===== Text passage =====

Kinderdijk – the Largest Collection of Working Historical Windmills in Holland

The largest number of historical working windmills in the Netherlands can be seen at Kinderdijk near Rotterdam and Dordrecht in South Holland. Admission is free.

From the wind we cannot live...

Kinderdijk near Rotterdam and Dordrecht in South Holland has the largest collection of historical working windmills in the Netherlands. The 19 windmills (windmolen) at Kinderdijk are on the UNESCO World Cultural Heritage list and a very popular day-trip destination from Rotterdam and even Amsterdam. Public transportation is available but most visitors find bus tours and minibus excursions more convenient, especially when traveling from Amsterdam or seeing Kinderdijk en route to Belgium.

Visit 19 Historical Windmills at Kinderdijk in the Netherlands

Windmills at KinderdijkKinderdijk is the best place in Holland to see working windmills. The 19 windmills of Kinderdijk form an idealistic panorama of historic rural Holland as it was a century or two ago. In contrast to most other open air museums with windmills in the Netherlands, the windmills at Kinderdijk have always been here and were not brought to Kinderdijk as museum exhibits.

The windmills at Kinderdijk date from the eighteenth century. These windmills were watermills – wind-powered mills used  to pump water from low-lying land back into the Lek River. Steam-powered pumps took over in the late nineteenth century (and eventually electricity) but the windmills were still operational in emergencies up to the mid-twentieth century.

Visiting Historic Windmills at Kinderdijk in South Netherlands

Admission to Kinderdijk is gratis and the windmill area is freely accessible at any time. The best time to visit is on Saturdays in July and August when all mills are working if sufficient wind is blowing.

The Bezoekmolen (Visitor’s Mill) is generally the only windmill open to visitors at Kinderdijk. This mill is open daily from March to late October and generally working on these days if wind is blowing strong enough. The Kinderdijk Bezoekmolen mill is also open on most weekends during the winter period.

===== Data entries =====

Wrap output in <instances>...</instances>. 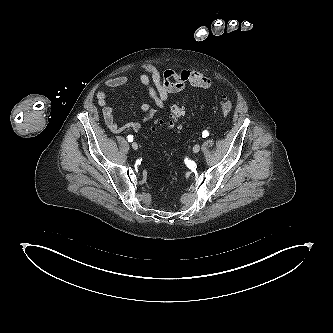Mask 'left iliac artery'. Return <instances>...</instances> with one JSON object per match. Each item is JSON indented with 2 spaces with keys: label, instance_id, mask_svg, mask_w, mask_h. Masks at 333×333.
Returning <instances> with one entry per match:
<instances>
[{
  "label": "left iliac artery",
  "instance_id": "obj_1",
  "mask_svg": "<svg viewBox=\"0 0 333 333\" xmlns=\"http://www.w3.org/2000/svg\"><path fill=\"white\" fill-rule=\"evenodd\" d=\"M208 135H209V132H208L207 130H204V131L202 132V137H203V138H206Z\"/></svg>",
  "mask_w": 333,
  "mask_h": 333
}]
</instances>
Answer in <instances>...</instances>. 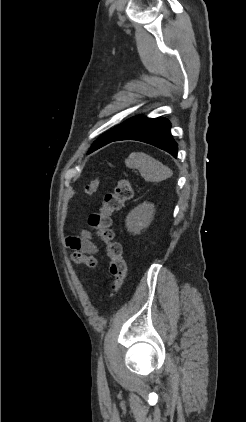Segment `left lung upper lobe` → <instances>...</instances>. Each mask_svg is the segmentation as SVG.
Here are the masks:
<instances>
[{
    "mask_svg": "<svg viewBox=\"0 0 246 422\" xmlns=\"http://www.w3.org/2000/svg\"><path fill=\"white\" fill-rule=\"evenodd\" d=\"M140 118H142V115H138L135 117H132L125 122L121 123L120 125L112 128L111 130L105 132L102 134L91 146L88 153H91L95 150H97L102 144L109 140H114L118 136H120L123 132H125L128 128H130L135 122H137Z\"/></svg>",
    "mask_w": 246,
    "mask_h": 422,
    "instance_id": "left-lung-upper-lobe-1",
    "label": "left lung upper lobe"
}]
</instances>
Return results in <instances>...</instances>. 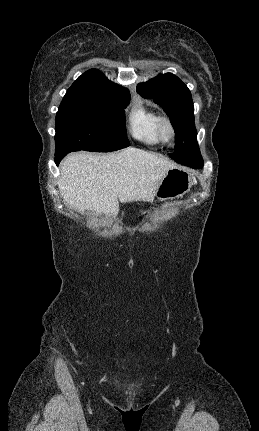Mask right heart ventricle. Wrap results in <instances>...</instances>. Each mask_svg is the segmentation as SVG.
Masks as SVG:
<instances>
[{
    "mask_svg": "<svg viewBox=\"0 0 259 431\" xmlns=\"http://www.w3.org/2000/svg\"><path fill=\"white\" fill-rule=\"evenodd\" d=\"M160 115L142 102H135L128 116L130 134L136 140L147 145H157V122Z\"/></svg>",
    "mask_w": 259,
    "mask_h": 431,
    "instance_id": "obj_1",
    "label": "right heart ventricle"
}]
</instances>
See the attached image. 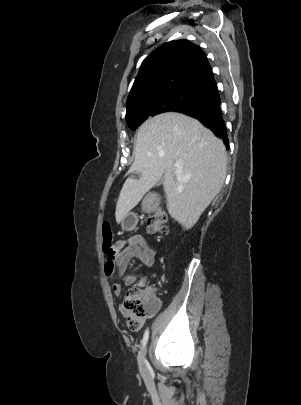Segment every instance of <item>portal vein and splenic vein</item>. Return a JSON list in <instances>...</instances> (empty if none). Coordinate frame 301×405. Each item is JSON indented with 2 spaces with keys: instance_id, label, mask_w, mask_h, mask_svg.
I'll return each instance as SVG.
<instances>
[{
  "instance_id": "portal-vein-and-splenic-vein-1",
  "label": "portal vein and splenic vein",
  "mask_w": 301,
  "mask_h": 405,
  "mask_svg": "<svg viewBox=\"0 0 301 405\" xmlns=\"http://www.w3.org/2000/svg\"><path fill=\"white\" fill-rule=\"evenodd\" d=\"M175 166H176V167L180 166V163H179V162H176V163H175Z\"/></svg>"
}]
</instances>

=====
===== Data entries =====

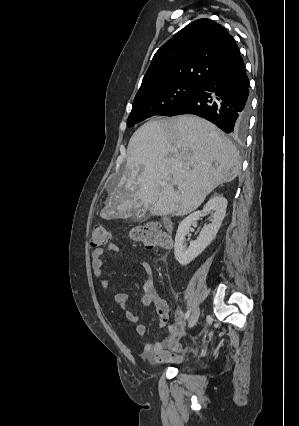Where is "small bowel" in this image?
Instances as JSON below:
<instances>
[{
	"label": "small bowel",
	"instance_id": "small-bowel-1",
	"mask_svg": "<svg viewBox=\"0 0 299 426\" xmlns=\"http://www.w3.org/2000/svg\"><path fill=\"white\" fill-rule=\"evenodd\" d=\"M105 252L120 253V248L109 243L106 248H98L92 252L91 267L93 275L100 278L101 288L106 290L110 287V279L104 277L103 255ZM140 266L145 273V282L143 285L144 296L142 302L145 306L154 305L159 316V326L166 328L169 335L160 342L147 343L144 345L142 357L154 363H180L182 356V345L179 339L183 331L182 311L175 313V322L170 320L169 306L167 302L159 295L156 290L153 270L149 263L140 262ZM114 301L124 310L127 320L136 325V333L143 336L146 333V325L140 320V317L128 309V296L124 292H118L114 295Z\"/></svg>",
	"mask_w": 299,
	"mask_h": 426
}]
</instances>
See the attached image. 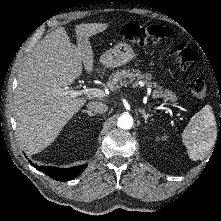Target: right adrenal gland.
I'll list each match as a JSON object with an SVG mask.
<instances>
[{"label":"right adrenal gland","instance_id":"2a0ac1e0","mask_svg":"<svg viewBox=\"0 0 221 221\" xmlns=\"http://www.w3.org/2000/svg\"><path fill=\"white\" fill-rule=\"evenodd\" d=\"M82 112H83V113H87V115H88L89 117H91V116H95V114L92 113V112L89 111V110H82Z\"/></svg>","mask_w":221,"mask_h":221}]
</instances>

=====

Work to be completed: Rewrite the Kinderdijk windmills text, starting with "Visit 19 Historical" and going on through "as museum exhibits.", with "vista" substituted for "panorama". Rely only on the text about the Kinderdijk windmills when doing these tasks.

Output for this exercise:
Visit 19 Historical Windmills at Kinderdijk in the Netherlands

Windmills at KinderdijkKinderdijk is the best place in Holland to see working windmills. The 19 windmills of Kinderdijk form an idealistic vista of historic rural Holland as it was a century or two ago. In contrast to most other open air museums with windmills in the Netherlands, the windmills at Kinderdijk have always been here and were not brought to Kinderdijk as museum exhibits.